At the time of her promotion, Seni (as she is known at FSC) was the only female employee in the company’s field division.
“Working in an all-male environment was challenging at times, but I was passionate about my pursuit to be successful in this area,” she said.
Ms Ratu said she had always loved the outdoors as her family always had a backyard garden where they had a lot of different types of vegetables and she loved working in the garden after school and during her free time.
The Nadakuni, Waimaro, Naitasiri lass now calls Lautoka home, and has been a resident of the Sugar City since 2014.
She moved across from Suva to pursue work in the sugar industry and clearly she has enjoyed every single moment of living and working in the sugar belt.

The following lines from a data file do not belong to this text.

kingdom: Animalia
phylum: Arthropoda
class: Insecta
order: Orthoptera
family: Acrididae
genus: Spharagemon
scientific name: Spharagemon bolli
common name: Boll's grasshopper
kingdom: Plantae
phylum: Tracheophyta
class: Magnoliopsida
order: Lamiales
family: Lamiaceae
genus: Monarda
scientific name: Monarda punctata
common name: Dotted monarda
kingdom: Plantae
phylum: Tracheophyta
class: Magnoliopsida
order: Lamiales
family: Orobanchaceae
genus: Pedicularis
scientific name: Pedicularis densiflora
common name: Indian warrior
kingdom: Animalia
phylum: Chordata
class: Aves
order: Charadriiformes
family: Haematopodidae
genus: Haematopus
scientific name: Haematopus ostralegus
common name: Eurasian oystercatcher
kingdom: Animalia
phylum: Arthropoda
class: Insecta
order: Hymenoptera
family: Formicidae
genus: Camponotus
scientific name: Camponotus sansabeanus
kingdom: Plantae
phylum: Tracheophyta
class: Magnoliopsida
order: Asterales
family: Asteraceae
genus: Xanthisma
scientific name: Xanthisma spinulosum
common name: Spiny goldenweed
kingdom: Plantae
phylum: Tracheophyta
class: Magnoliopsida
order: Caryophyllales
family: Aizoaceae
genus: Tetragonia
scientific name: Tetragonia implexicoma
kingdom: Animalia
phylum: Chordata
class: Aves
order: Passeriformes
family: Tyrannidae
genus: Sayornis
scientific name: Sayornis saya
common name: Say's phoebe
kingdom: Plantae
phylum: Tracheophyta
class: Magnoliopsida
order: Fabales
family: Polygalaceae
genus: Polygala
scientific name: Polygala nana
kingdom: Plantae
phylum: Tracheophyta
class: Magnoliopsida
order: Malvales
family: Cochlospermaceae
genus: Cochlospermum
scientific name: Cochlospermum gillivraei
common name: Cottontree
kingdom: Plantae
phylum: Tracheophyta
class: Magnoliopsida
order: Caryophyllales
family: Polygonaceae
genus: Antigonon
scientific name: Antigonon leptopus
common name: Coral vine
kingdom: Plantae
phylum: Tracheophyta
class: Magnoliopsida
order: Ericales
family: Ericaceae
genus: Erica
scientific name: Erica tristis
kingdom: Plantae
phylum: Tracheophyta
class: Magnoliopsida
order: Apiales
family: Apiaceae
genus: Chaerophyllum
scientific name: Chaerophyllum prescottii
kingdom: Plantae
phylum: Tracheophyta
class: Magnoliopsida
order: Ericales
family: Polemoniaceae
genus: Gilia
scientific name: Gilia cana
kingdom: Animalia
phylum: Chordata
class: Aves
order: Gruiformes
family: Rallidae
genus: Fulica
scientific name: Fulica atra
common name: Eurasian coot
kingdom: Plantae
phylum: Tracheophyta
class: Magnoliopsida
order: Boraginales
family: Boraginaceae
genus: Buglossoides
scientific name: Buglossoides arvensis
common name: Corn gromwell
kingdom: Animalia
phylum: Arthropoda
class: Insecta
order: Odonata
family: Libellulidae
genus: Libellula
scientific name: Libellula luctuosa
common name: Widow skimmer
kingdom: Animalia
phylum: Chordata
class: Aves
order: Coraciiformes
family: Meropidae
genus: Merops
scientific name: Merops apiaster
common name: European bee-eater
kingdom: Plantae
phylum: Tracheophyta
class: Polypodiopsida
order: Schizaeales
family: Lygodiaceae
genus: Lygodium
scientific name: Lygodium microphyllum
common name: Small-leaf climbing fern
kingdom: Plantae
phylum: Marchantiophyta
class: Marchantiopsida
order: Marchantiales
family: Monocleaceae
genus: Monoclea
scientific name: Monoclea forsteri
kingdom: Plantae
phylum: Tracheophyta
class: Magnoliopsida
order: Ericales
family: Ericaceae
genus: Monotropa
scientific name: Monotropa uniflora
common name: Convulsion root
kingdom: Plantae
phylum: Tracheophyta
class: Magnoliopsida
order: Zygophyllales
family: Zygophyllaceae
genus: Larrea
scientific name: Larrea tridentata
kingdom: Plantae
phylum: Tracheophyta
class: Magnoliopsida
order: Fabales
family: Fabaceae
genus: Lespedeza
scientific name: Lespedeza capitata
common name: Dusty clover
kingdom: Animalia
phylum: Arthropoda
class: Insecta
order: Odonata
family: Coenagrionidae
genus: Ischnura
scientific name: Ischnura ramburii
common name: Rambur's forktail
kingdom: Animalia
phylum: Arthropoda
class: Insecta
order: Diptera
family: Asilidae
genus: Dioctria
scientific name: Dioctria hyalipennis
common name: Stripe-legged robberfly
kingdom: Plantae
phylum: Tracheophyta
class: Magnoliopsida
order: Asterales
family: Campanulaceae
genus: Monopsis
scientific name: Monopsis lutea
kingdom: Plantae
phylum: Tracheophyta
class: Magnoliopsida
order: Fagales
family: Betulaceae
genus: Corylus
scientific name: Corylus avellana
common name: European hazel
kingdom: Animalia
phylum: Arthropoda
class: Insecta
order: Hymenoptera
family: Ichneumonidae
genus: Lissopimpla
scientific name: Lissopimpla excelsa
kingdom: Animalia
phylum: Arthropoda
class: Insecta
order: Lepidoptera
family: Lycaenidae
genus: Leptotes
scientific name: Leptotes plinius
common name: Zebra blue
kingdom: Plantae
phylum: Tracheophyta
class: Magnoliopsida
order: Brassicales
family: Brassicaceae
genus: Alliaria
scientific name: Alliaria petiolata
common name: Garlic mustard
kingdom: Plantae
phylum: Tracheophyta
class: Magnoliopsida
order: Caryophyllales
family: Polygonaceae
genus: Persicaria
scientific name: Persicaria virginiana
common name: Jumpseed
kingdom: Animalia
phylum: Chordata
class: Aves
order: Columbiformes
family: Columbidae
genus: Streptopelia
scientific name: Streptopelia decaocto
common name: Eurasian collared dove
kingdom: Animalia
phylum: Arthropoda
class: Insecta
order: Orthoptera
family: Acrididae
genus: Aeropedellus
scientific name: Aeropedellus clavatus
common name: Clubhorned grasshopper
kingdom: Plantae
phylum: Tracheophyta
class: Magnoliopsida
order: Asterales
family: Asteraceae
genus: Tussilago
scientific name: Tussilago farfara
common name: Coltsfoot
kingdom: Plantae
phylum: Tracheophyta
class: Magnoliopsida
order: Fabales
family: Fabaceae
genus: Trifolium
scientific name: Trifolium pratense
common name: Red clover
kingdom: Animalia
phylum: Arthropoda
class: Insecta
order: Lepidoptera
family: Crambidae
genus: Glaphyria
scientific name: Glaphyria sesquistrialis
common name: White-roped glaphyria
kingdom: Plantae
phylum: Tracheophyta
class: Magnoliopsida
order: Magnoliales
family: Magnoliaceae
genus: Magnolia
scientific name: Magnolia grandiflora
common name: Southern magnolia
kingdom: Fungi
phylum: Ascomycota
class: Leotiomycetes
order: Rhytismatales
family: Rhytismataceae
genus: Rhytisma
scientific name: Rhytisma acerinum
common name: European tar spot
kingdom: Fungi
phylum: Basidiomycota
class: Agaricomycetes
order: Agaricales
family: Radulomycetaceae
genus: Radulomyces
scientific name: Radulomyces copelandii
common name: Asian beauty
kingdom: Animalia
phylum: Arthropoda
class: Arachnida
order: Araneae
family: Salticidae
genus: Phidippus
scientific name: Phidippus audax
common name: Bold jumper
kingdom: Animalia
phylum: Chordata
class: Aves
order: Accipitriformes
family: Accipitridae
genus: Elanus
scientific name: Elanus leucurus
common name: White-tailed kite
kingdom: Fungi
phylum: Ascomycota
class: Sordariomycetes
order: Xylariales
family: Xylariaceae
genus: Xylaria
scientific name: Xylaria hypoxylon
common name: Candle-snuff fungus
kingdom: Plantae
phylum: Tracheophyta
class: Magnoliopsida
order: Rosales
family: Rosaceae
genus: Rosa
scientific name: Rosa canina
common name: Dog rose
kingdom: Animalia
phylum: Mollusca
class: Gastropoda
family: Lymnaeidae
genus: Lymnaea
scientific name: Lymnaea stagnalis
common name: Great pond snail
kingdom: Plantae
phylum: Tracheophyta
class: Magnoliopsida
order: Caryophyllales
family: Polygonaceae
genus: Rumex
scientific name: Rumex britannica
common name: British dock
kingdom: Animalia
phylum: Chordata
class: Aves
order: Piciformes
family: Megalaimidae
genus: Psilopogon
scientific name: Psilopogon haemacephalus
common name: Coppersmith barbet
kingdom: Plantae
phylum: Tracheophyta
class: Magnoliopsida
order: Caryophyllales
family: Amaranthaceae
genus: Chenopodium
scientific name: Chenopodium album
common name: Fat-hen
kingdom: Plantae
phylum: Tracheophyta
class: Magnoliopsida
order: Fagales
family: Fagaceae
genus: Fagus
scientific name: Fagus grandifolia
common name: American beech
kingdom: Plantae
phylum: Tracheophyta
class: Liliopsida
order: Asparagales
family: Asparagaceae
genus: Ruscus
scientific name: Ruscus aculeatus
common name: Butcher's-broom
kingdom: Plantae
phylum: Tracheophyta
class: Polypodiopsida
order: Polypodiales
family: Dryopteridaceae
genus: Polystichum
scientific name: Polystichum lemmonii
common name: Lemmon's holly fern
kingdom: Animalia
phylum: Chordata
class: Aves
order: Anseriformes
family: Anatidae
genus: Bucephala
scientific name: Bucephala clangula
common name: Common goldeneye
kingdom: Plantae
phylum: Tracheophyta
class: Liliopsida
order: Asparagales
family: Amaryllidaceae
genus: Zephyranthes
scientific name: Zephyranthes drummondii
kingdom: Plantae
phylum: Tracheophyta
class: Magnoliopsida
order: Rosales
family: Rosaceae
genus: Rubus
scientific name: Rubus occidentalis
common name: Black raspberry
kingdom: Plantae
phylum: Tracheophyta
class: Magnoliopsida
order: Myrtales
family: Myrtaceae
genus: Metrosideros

“Agriculture was always my favourite subject in school and I developed a passion for planting and working with nature from a very young age,” she said.
Most young women her age would not venture out and pursue farming but this is what comes as second nature to Ms Ratu.
She looks after 673 sugarcane growers within the Lovu and Lautoka sectors with her biggest challenge being trying to get nil producing growers to start planting sugar cane again.
As a result of Ms Ratu’s encouragement and work with the farmers, growers who were not actively farming sugar cane for some time are slowly coming back.
“I like talking to farmers, I like to know how they are getting along and conducting their lives daily, this helps me understand their needs better, and it helps me in my job,” she said.
Ms Ratu now looks forward to growing in the field extension area within the FSC, while aiming to further her academic studies, to add on to her Diploma in Agriculture Studies that she holds.
According to FSC, the field extension division services the needs of sugarcane growers around Fiji.
Field extension offices are located within the cane belt, in the interior and rural areas where sugarcane planting is a major activity.